Exit Pressure Calculations from Numerical Extrudate Swell Results

Abstract

A Galerkin finite element method is used to solve the extrudate swell problem for both a convected Maxwell fluid, and for a fluid with a nonzero second normal stress difference. Exit pressure calculations are undertaken to investigate the validity of the theoretical formulations relating exit pressures to normal stress differences for these two fluids. For the particular fluids and range of shear stresses considered, the numerical results indicate: (1) The underlying incorrect assumption of viscometric flow to the die exit results in normal stress values which are too high.
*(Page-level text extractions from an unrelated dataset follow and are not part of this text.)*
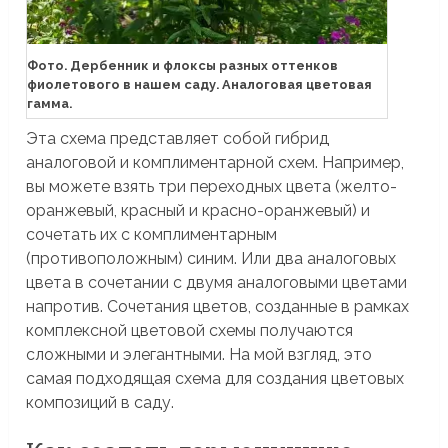
Фото. Дербенник и флоксы разных оттенков
фиолетового в нашем саду. Аналоговая цветовая
гамма.
Эта схема представляет собой гибрид
аналоговой и комплиментарной схем. Например,
вы можете взять три переходных цвета (желто-
оранжевый, красный и красно-оранжевый) и
сочетать их с комплиментарным
(противоположным) синим. Или два аналоговых
цвета в сочетании с двумя аналоговыми цветами
напротив. Сочетания цветов, созданные в рамках
комплексной цветовой схемы получаются
сложными и элегантными. На мой взгляд, это
самая подходящая схема для создания цветовых
композиций в саду.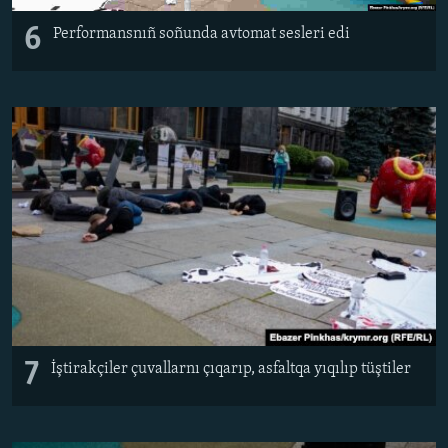
6
Performansnıñ soñunda avtomat sesleri edi
7
İştirakçiler çuvallarnı çıqarıp, asfaltqa yıqılıp tüştiler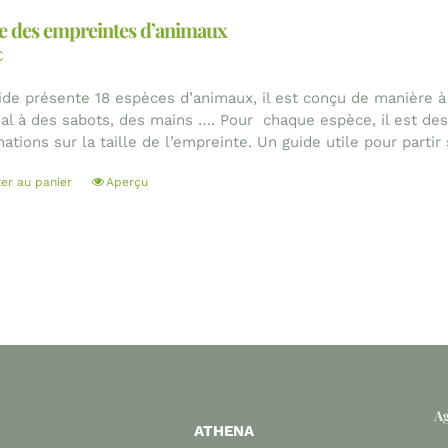
e des empreintes d’animaux
€
ide présente 18 espèces d’animaux, il est conçu de manière à id
mal à des sabots, des mains …. Pour chaque espèce, il est dessi
ations sur la taille de l’empreinte. Un guide utile pour partir
ter au panier
Aperçu
Ag
ATHENA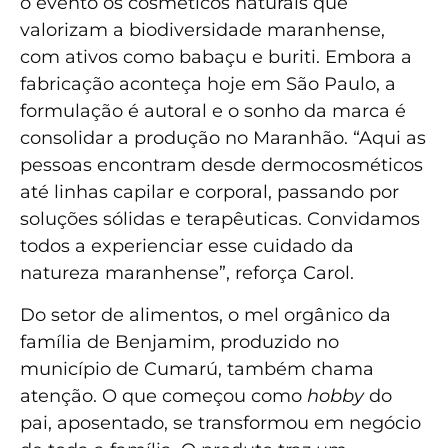
o evento os cosméticos naturais que
valorizam a biodiversidade maranhense,
com ativos como babaçu e buriti. Embora a
fabricação aconteça hoje em São Paulo, a
formulação é autoral e o sonho da marca é
consolidar a produção no Maranhão. “Aqui as
pessoas encontram desde dermocosméticos
até linhas capilar e corporal, passando por
soluções sólidas e terapêuticas. Convidamos
todos a experienciar esse cuidado da
natureza maranhense”, reforça Carol.
Do setor de alimentos, o mel orgânico da
família de Benjamim, produzido no
município de Cumarú, também chama
atenção. O que começou como
hobby
do
pai, aposentado, se transformou em negócio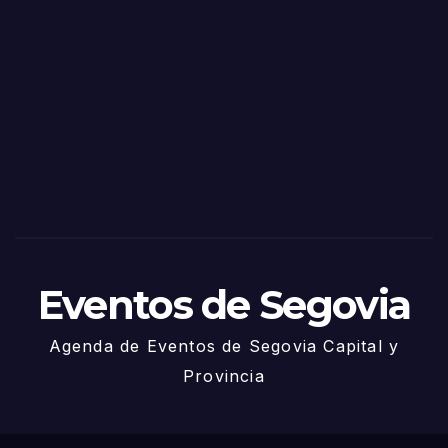
o
Fiest
as
de
Sego
via
2025
– 27
de
Juni
o
Eventos de Segovia
Agenda de Eventos de Segovia Capital y
Provincia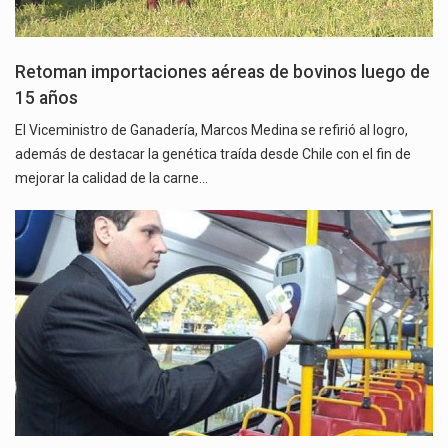
Retoman importaciones aéreas de bovinos luego de
15 años
El Viceministro de Ganadería, Marcos Medina se refirió al logro,
además de destacar la genética traída desde Chile con el fin de
mejorar la calidad de la carne…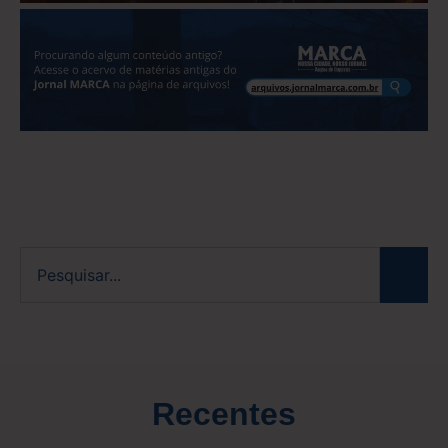
Recentes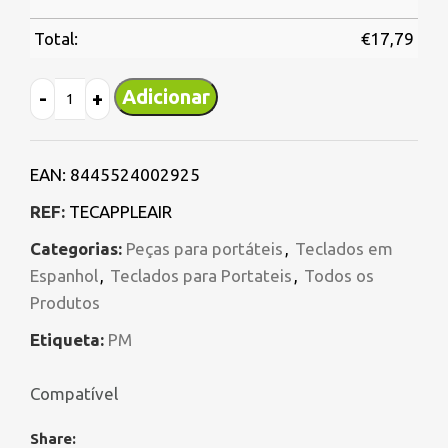
Total:
€
17,79
Adicionar
EAN:
8445524002925
REF:
TECAPPLEAIR
Categorias:
Peças para portáteis
,
Teclados em
Espanhol
,
Teclados para Portateis
,
Todos os
Produtos
Etiqueta:
PM
Compatível
Share: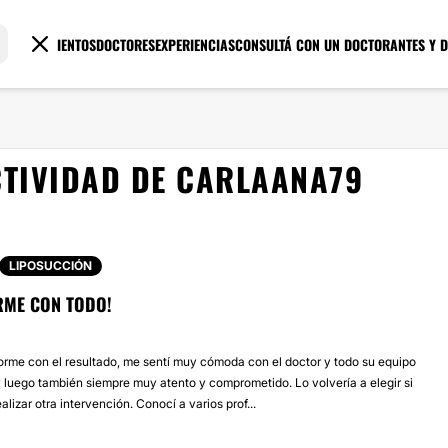
TRATAMIENTOS
DOCTORES
EXPERIENCIAS
CONSULTÁ CON UN DOCTOR
ANTES Y 
TIVIDAD DE CARLAANA79
LIPOSUCCIÓN
ME CON TODO!
me con el resultado, me sentí muy cómoda con el doctor y todo su equipo
y luego también siempre muy atento y comprometido. Lo volvería a elegir si
alizar otra intervención. Conocí a varios prof...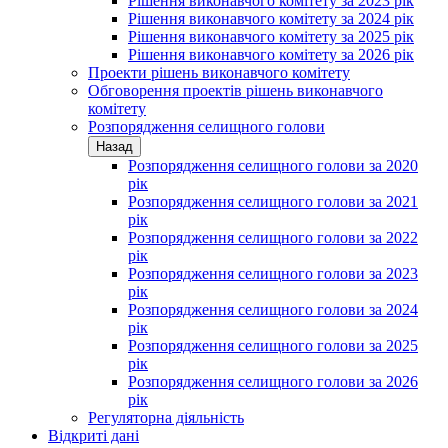
Рішення виконавчого комітету за 2023 рік
Рішення виконавчого комітету за 2024 рік
Рішення виконавчого комітету за 2025 рік
Рішення виконавчого комітету за 2026 рік
Проекти рішень виконавчого комітету
Обговорення проектів рішень виконавчого
комітету
Розпорядження селищного голови
Назад
Розпорядження селищного голови за 2020
рік
Розпорядження селищного голови за 2021
рік
Розпорядження селищного голови за 2022
рік
Розпорядження селищного голови за 2023
рік
Розпорядження селищного голови за 2024
рік
Розпорядження селищного голови за 2025
рік
Розпорядження селищного голови за 2026
рік
Регуляторна діяльність
Відкриті дані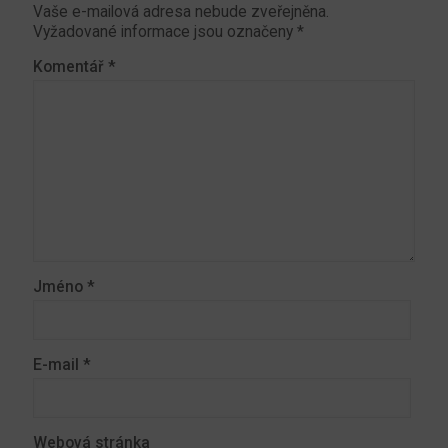
Vaše e-mailová adresa nebude zveřejněna.
Vyžadované informace jsou označeny
*
Komentář
*
Jméno
*
E-mail
*
Webová stránka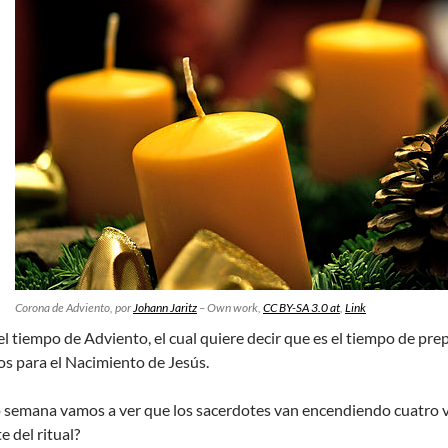
Corona de Adviento, por
Johann Jaritz
–
Own work
,
CC BY-SA 3.0 at
,
Link
 tiempo de Adviento, el cual quiere decir que es el tiempo de prepa
 para el Nacimiento de Jesús.
 semana vamos a ver que los sacerdotes van encendiendo cuatro vel
e del ritual?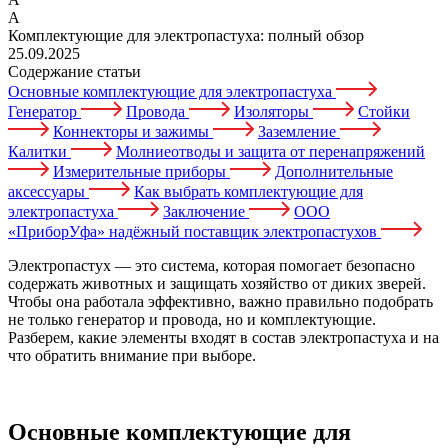
А
Комплектующие для электропастуха: полный обзор
25.09.2025
Содержание статьи
Основные комплектующие для электропастуха
Генератор
Провода
Изоляторы
Стойки
Коннекторы и зажимы
Заземление
Калитки
Молниеотводы и защита от перенапряжений
Измерительные приборы
Дополнительные
аксессуары
Как выбрать комплектующие для
электропастуха
Заключение
ООО
«ПриборУфа» надёжный поставщик электропастухов
Электропастух — это система, которая помогает безопасно
содержать животных и защищать хозяйство от диких зверей.
Чтобы она работала эффективно, важно правильно подобрать
не только генератор и провода, но и комплектующие.
Разберем, какие элементы входят в состав электропастуха и на
что обратить внимание при выборе.
Основные комплектующие для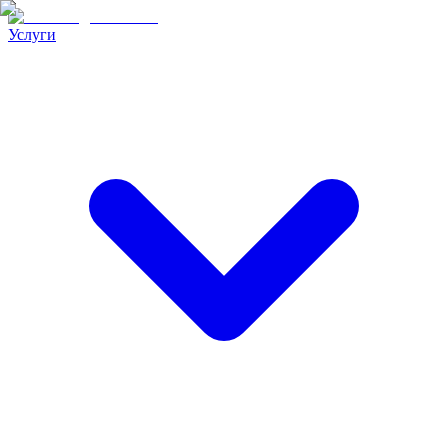
Услуги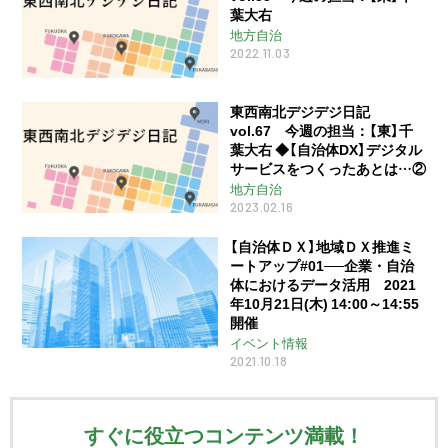
葉大右
地方自治
2022.11.03
東西南北デジデジ日記
vol.67 今週の担当：【東】千
葉大右 ◆【自治体DX】デジタル
サービスをつくったあとは…②
地方自治
2023.02.16
【自治体ＤＸ】地域ＤＸ推進ミ
ートアップ#01──企業・自治
体におけるデータ活用 2021
年10月21日(木) 14:00～14:55
開催
イベント情報
2021.10.18
すぐに役立つコンテンツ満載！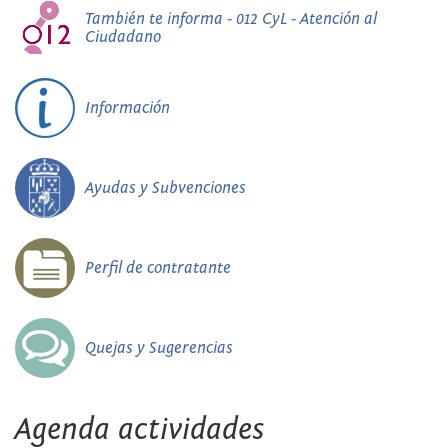
También te informa - 012 CyL - Atención al
Ciudadano
Información
Ayudas y Subvenciones
Perfil de contratante
Quejas y Sugerencias
Agenda actividades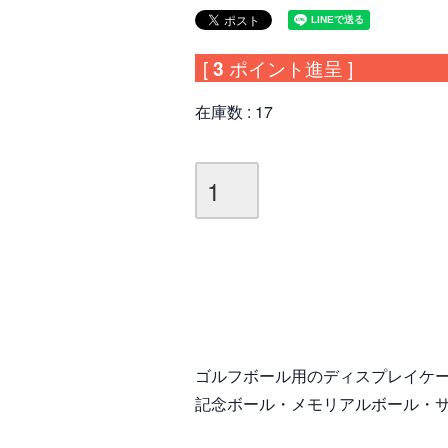
[
3
ポイント進呈 ]
在庫数
17
ゴルフボール用のディスプレイケ
記念ボール・メモリアルボール・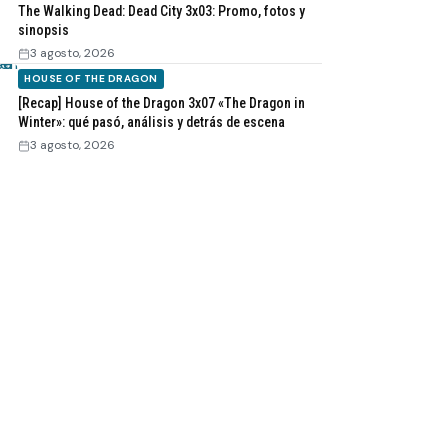
The Walking Dead: Dead City 3x03: Promo, fotos y
sinopsis
3 agosto, 2026
HOUSE OF THE DRAGON
[Recap] House of the Dragon 3x07 «The Dragon in
Winter»: qué pasó, análisis y detrás de escena
3 agosto, 2026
However, this effect is not significant enough to invalidate exit pressure measurements as a means of estimating normal stresses. (2) The exit pressure theory is sometimes applied using the assumption Pc*=0.5 p(0,L)c (or Pc*=Ps*) since Han and co‐workers find experimentally that Pc*=Ps*. We find for the convected Maxwell model (N2/N1=0.0) that Pc*=p(0,L)c whereas for a model with N2/N1=−0.2, Pc*=0.84 p(0,L)c. Our calculations suggest, at least, that the equivalence (or not) of Pc* and Ps* depends on N2/N1. (3) For the convected Maxwell fluid: Pc*/τw=0.35(N1/τw)+0.55 for a capillary die, Ps*/τw=0.28(N1/τw)+0.30 for a slit die. The latter is in agreement with the slit die results of Reddy and Tanner.